Débats passionnés
Etats généraux de la bioéthique : ces réflexions qui pourraient permettre de sortir des violents débats sur la PMA
Parmi les débats organisés dans le cadre des états généraux de la bioéthique, le sujet de la procréation médicalement assistée (PMA) suscite beaucoup de tensions.
Atlantico : Comment sortir de la polarisation excessive des débats autour de la PMA tels qu'ils apparaissent dans les "débats citoyens" organisés partout en France en ce moment ?
François Martin :Ces débats ne sont pas seulement polarisés, ce qui est le propre de tout débat, ils sont insolubles par nature car ils opposent, non des solutions différentes à un problème identifié et partagé entre les deux camps, mais deux conceptions du problème lui-même. Deux clivages essentiels se recoupent assez largement. Entre les conservateurs et les progressistes: les premiers se satisfont de l’existant, les seconds prétendent incarner l’histoire en marche. Mais il y a plus irréconciliable encore.
Le débat oppose au fond deux conceptions radicalement opposées. La première pense que l’action humaine, la loi, doit respecter certaines limites, qu’elles soient religieuses, morales ou philosophiques; disons la notion de droit naturel, entendu comme une norme universelle et intemporelle qui s’impose comme une évidence à toute loi humaine. De ce point de vue, la procréation ne peut résulter que de l’union d’un homme et d’une femme, éventuellement aidée par la médecine en cas d’infertilité pathologique.
La seconde conception n’admet aucune autre limite à l’action humaine que celle qui résulte de la volonté générale. Aucune loi naturelle ne doit s’imposer à la liberté humaine. Si deux femmes ou deux hommes veulent « procréer », il est naturel qu’ils puissent le faire.
Cette opposition irréconciliable s’est souvent traduite dans l’histoire politique occidentale récente par la victoire du camp progressiste et partisan de la liberté totale. Avec des dérives bien connues: pas de liberté pour les ennemis de la liberté, quitte à faire le bien du peuple malgré lui.
Car le camp qui estime incarner le progrès ne supporte guère la contradiction, et parfois, de bonne foi, ne la comprend même pas. Comment peut-on être contre le progrès, la liberté, l’égalité?
Bref, et pardon pour ce long développement: ces débats ne peuvent pas être sereins et constructifs, ils ne peuvent pas déboucher sur un accord.
Le précédent président de la République le savait bien, quand il a pris la responsabilité du projet de loi sur le mariage dit pour tous, dont on voit aujourd’hui la suite logique.
Le problème avec ce genre de dossier, qui touche au médical, au politique et à l'éthique en même temps n'est-il pas qu'il demande une compréhension de la complexité du phénomène.

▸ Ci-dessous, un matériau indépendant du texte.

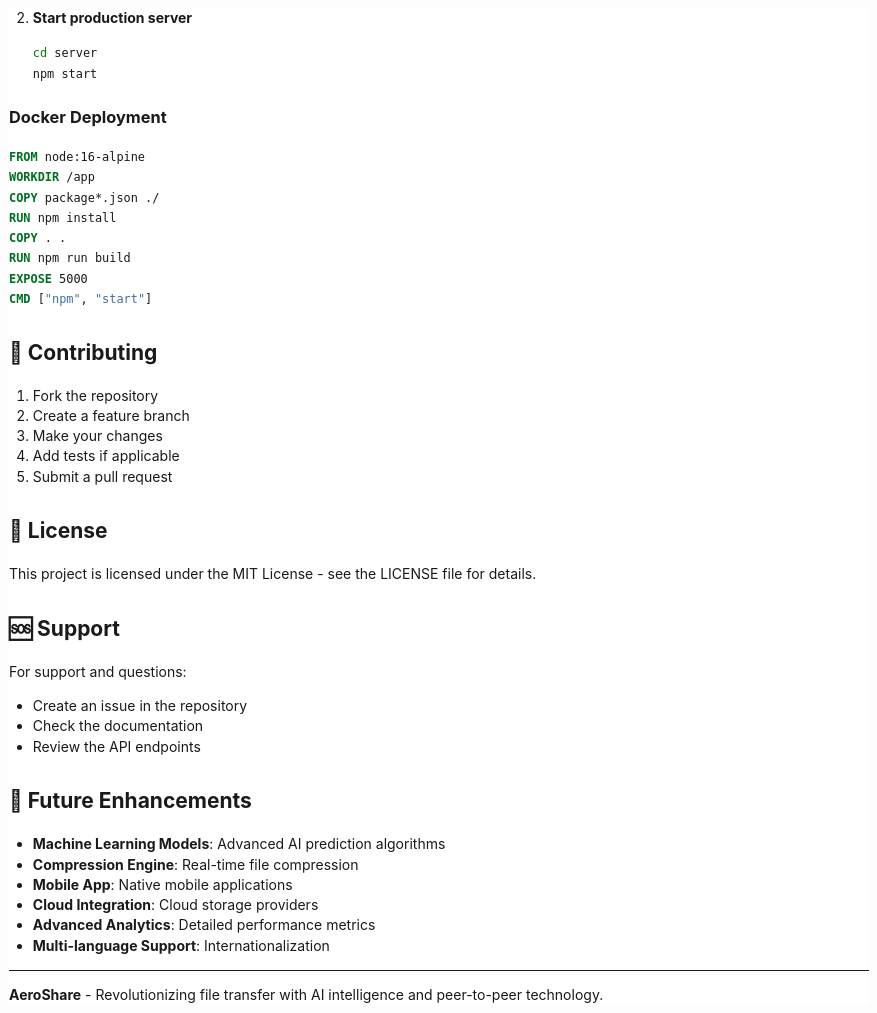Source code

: 2. **Start production server**
   ```bash
   cd server
   npm start
   ```

### Docker Deployment

```dockerfile
FROM node:16-alpine
WORKDIR /app
COPY package*.json ./
RUN npm install
COPY . .
RUN npm run build
EXPOSE 5000
CMD ["npm", "start"]
```

## 🤝 Contributing

1. Fork the repository
2. Create a feature branch
3. Make your changes
4. Add tests if applicable
5. Submit a pull request

## 📝 License

This project is licensed under the MIT License - see the LICENSE file for details.

## 🆘 Support

For support and questions:
- Create an issue in the repository
- Check the documentation
- Review the API endpoints

## 🔮 Future Enhancements

- **Machine Learning Models**: Advanced AI prediction algorithms
- **Compression Engine**: Real-time file compression
- **Mobile App**: Native mobile applications
- **Cloud Integration**: Cloud storage providers
- **Advanced Analytics**: Detailed performance metrics
- **Multi-language Support**: Internationalization

---

**AeroShare** - Revolutionizing file transfer with AI intelligence and peer-to-peer technology.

Ne devrait-on pas réserver ce débat à un comité d'éthique reflétant les diverses tendances plutôt que de laisser le débat à des groupes de pressions qui arrivent avec leur argumentaire tout prêt ?
François Martin : Le médical, du point de vue thérapeutique, n’est pas en débat. Si les mots ont un sens, aider un couple hétérosexuel à enfanter peut relever de la médecine; pour un couple homosexuel cela relève du droit.

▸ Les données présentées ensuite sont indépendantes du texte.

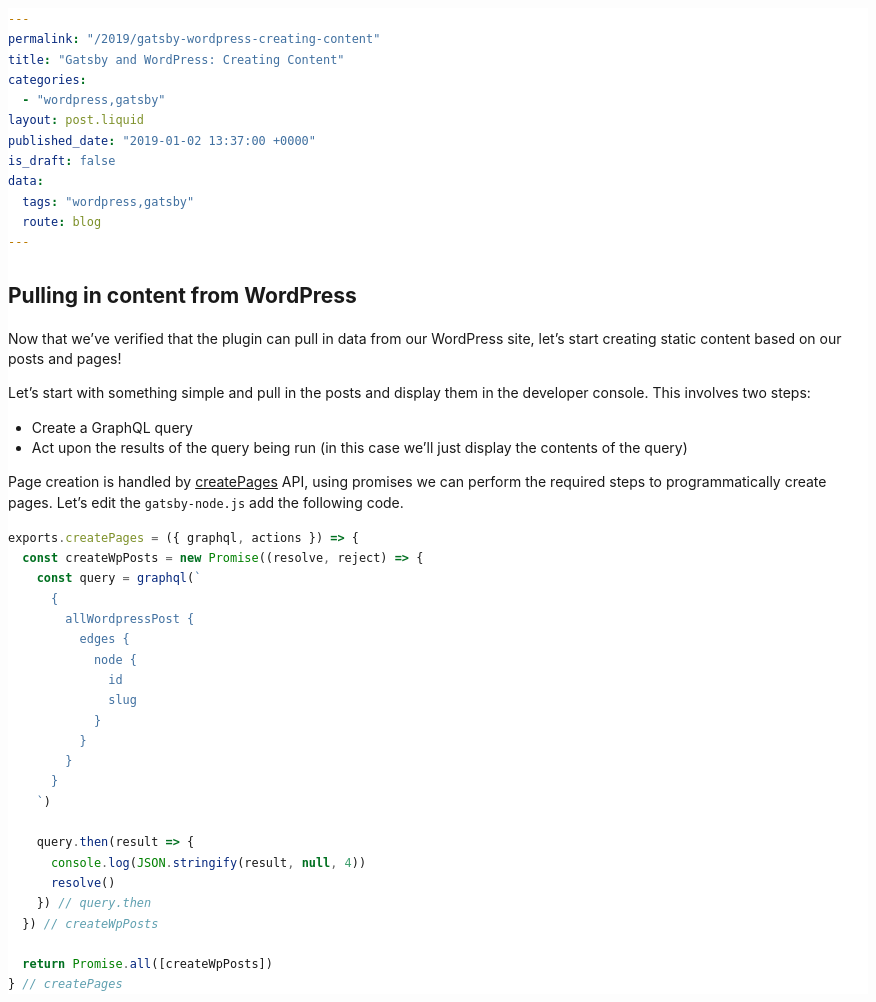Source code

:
 ```yaml
---
permalink: "/2019/gatsby-wordpress-creating-content"
title: "Gatsby and WordPress: Creating Content"
categories:
  - "wordpress,gatsby"
layout: post.liquid
published_date: "2019-01-02 13:37:00 +0000"
is_draft: false
data:
  tags: "wordpress,gatsby"
  route: blog
---
```

## Pulling in content from WordPress

Now that we’ve verified that the plugin can pull in data from our WordPress site, let’s start creating static content based on our posts and pages!

Let’s start with something simple and pull in the posts and display them in the developer console. This involves two steps:

- Create a GraphQL query
- Act upon the results of the query being run (in this case we’ll just display the contents of the query)

Page creation is handled by [createPages](https://www.gatsbyjs.org/docs/node-apis/#createPages) API, using promises we can perform the required steps to programmatically create pages. Let’s edit the `gatsby-node.js` add the following code.

```js
exports.createPages = ({ graphql, actions }) => {
  const createWpPosts = new Promise((resolve, reject) => {
    const query = graphql(`
      {
        allWordpressPost {
          edges {
            node {
              id
              slug
            }
          }
        }
      }
    `)

    query.then(result => {
      console.log(JSON.stringify(result, null, 4))
      resolve()
    }) // query.then
  }) // createWpPosts

  return Promise.all([createWpPosts])
} // createPages
```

Il s’agit en effet d’une question éthique et profondément politique. Il me semble qu’en démocratie elle relève du débat entre citoyens: le fait que ces débats ne puissent aboutir, comme nous venons de le voir, n’est pas une raison pour en condamner le principe. Même si vos confrères de France Info, qui ont manifestement choisi leur camp, font une retranscription des débats qui n’avantage pas une des parties.
La complexité d’un sujet n’est pas une raison pour en écarter les simples citoyens et réserver la parole à quelque comité dont l’impartialité sera toujours sujette à caution.
Il y a un lieu naturel pour ce débat: le Parlement. À condition que la discussion soit organisée de manière objective, impartiale et respectueuse. Ce qui n’a pas été le cas pour la loi Taubira.
Le problème du débat sur la PMA n'est-il pas de toute façon biaisé dans le sens où l'Etat tolère déjà d'une certaine façon la PMA quand elles est faite en dehors du territoire ?
François Martin : Oui, tolérer les pratiques actuelles en matière de PMA et de GPA revient à préparer une légalisation de fait, précédant la légalisation de droit, au nom du sens de l’histoire et d’une fausse conception de l’égalité.
Mais il est au moins un domaine où le progressisme forcené semble aujourd’hui en difficulté face au conservatisme. Ce domaine n’est pas le moindre puisqu’il s’agit de la protection de l’environnement et de la planète. On réalise que, peut-être, tout n’est pas permis, que l’homme doit se fixer des limites. Cette prise de conscience pourrait elle gagner le débat sur la procréation et la vie humaine?
Si les débats citoyens y contribuaient, ils ne seraient pas vains.